WORK ORDER =>
From the article on the Earth Day clean-up, reproduce word for word the passage starting with "Earth Day came" and going on through "and surrounding areas.".

Preston Frizzi and Memphis Rosette proudly show off the soil samples they collected from the 100 Mile Community Garden on a sunny Friday afternoon. (Patrick Davies photo - 100 Mile Free Press)

Preston Frizzi and Memphis Rosette proudly show off the soil samples they collected from the 100 Mile Community Garden on a sunny Friday afternoon. (Patrick Davies photo - 100 Mile Free Press)

Earth Day clean-up slated for South Cariboo

Schools planning to hit the community Thursday, April 22

Students around the South Cariboo are getting ready to clean up the earth in this community Thursday.

The annual Earth Day celebrations will likely be a little different than usual, given that COVID protocols will be in place, but several schools are making plans to honour the event, which started on April 22, 1970, amid a push for environmental reform.

Earth Day came about because of an emerging public consciousness about the planet amid environmental issues like increased air pollution and massive consumption of fossil fuels in the 1960s.

The bestselling book “Silent Spring” by Rachel Carson also raised public concern for living organisms and the links between pollution and public health.

At 100 Mile elementary, teacher Margot Shaw said classes will go out throughout the day in rotation to clean up Centennial Park and surrounding areas.

Other schools, such as Mile 108 and Horse Lake elementary schools are also considering Earth Day events.

Peter Skene Ogden Secondary students, meanwhile, will go out in individual classes, starting at the high school and spreading out across town to clean up litter all day Thursday, said teacher Tai St-Pierre. A wildlife-friendly webinar will also be offered to PSO students during lunchtime to discuss principles of food, water, shelter and safety of animals.

[Bounding boxes with keypoints]

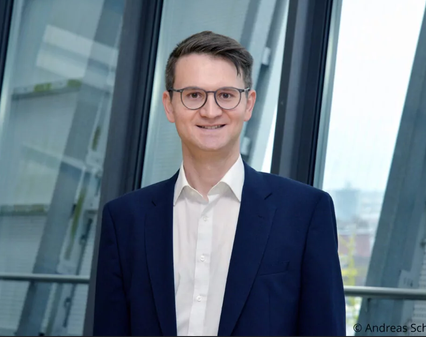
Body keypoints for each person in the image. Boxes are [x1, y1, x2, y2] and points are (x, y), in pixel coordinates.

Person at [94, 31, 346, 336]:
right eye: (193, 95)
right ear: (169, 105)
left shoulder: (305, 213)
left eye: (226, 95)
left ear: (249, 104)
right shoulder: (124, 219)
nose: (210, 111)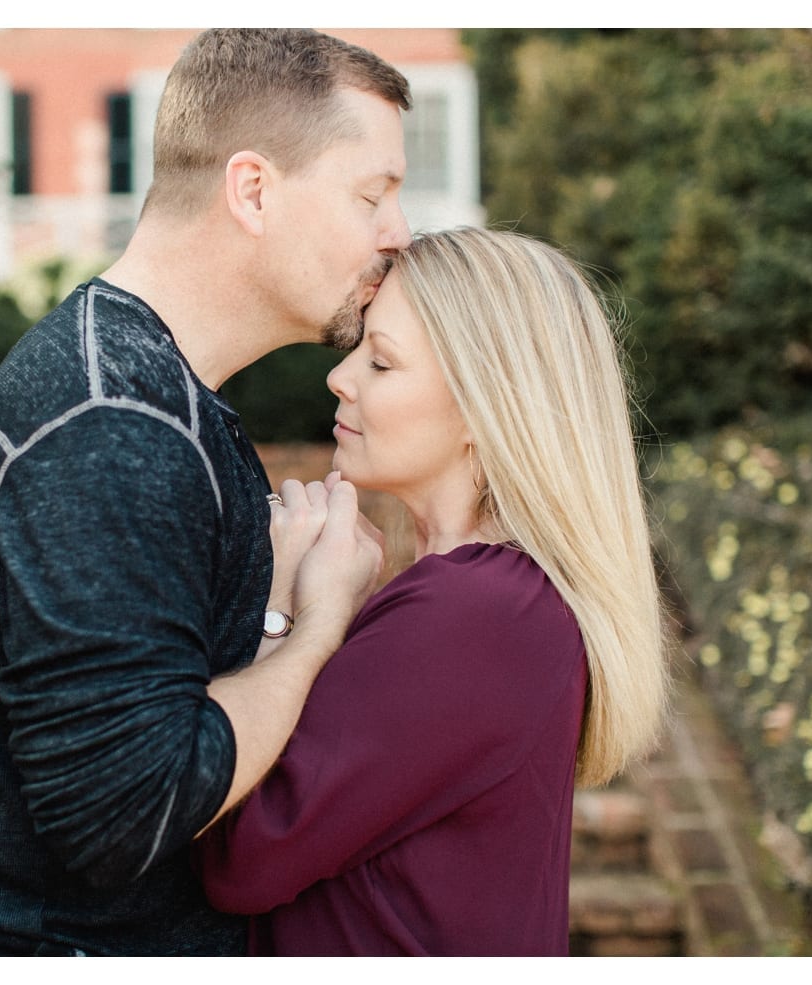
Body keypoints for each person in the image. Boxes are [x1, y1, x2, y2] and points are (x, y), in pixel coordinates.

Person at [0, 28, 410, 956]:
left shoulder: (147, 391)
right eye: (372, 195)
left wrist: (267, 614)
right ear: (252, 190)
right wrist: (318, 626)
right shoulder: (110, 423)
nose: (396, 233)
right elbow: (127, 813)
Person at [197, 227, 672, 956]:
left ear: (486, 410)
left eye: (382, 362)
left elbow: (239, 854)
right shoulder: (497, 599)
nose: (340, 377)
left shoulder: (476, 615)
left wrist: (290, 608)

EXERCISE ANSWER =>
Earth Day came about because of an emerging public consciousness about the planet amid environmental issues like increased air pollution and massive consumption of fossil fuels in the 1960s.

The bestselling book “Silent Spring” by Rachel Carson also raised public concern for living organisms and the links between pollution and public health.

At 100 Mile elementary, teacher Margot Shaw said classes will go out throughout the day in rotation to clean up Centennial Park and surrounding areas.